» **Requirement**
The lines below starting at the line containing "[92,277,404,291] [28,300,340,314] container." and ending at the line containing "[252,780,292,791] abort ->" are to be repeated exactly, with both ends kept and nothing else added.

» **Given data**
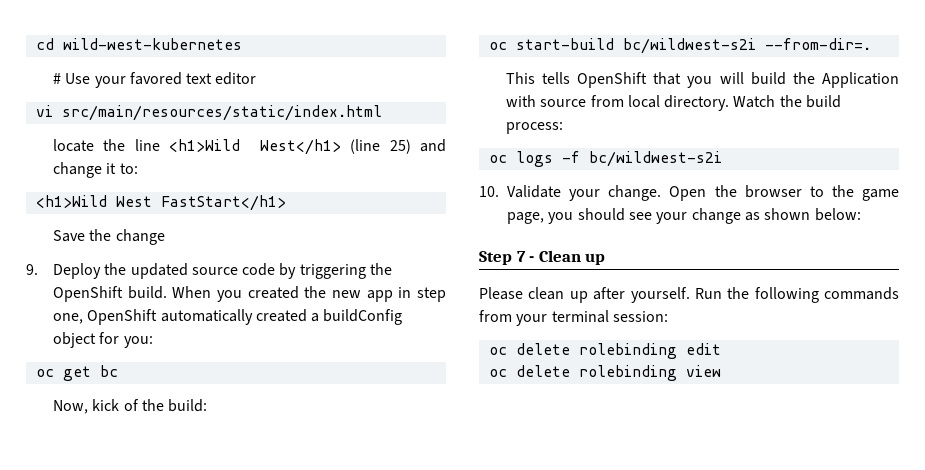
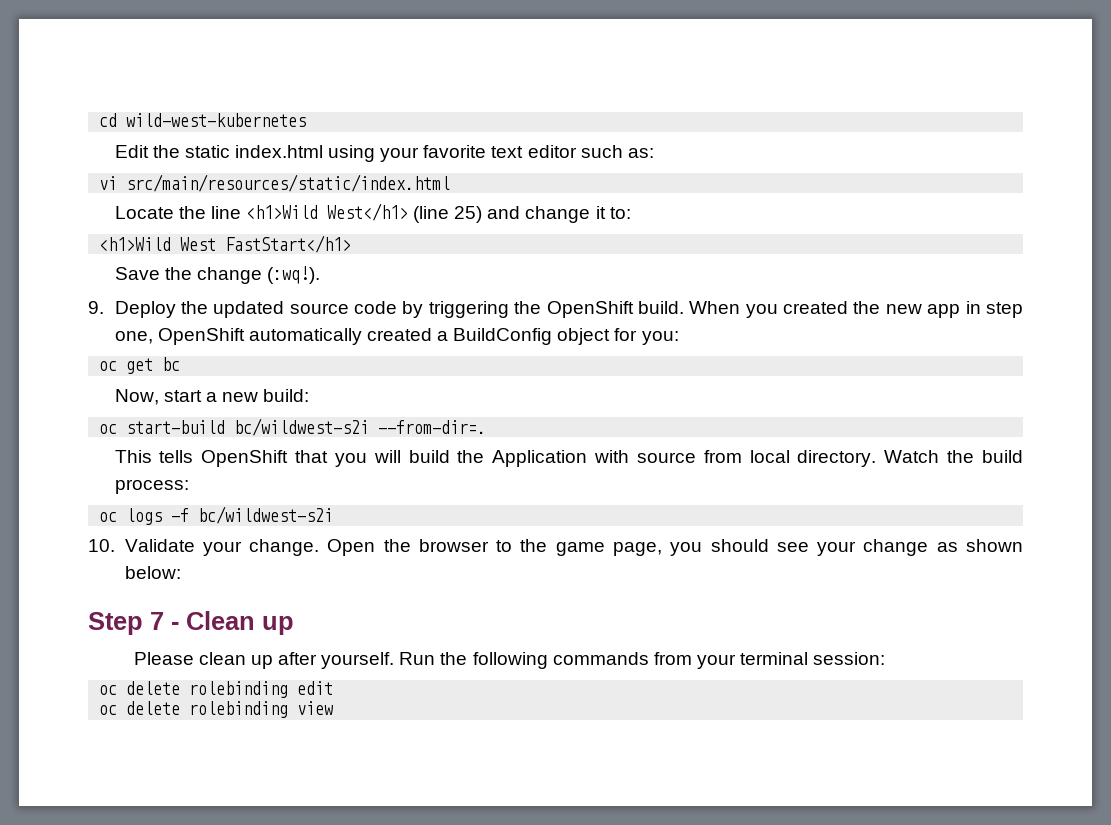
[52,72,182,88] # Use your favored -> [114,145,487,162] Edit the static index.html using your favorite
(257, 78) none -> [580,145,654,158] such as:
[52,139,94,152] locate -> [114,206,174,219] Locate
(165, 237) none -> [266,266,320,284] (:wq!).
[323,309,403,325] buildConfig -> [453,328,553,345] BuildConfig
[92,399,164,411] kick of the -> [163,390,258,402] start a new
--
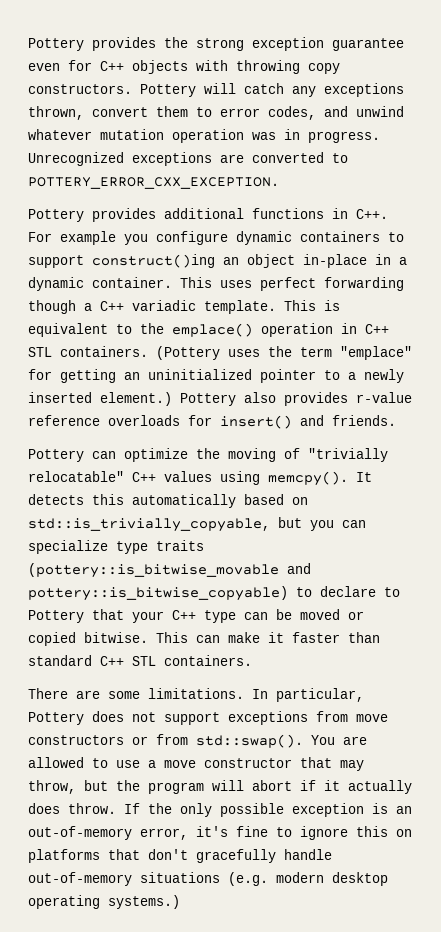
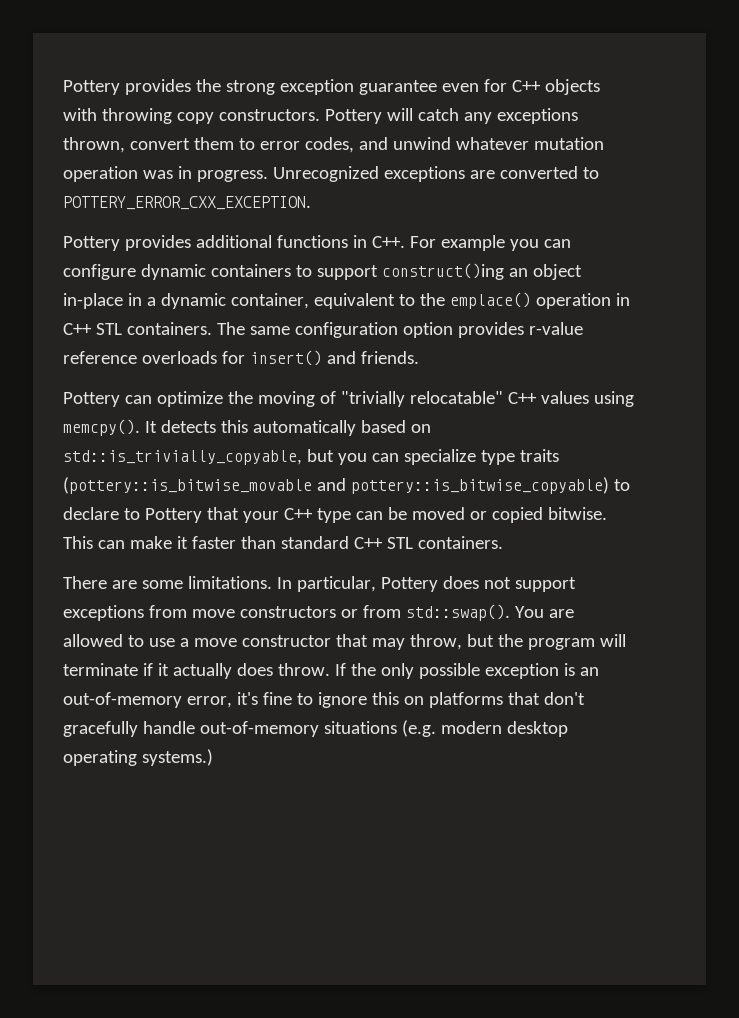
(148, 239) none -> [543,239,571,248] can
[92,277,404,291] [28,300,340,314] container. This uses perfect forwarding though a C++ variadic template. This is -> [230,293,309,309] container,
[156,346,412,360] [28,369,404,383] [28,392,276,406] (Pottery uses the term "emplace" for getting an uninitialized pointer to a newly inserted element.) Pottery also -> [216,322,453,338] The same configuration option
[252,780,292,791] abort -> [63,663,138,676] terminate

» **Expected answer**
[92,277,404,291] [28,300,340,314] container. This uses perfect forwarding though a C++ variadic template. This is -> [230,293,309,309] container,
[156,346,412,360] [28,369,404,383] [28,392,276,406] (Pottery uses the term "emplace" for getting an uninitialized pointer to a newly inserted element.) Pottery also -> [216,322,453,338] The same configuration option
[252,780,292,791] abort -> [63,663,138,676] terminate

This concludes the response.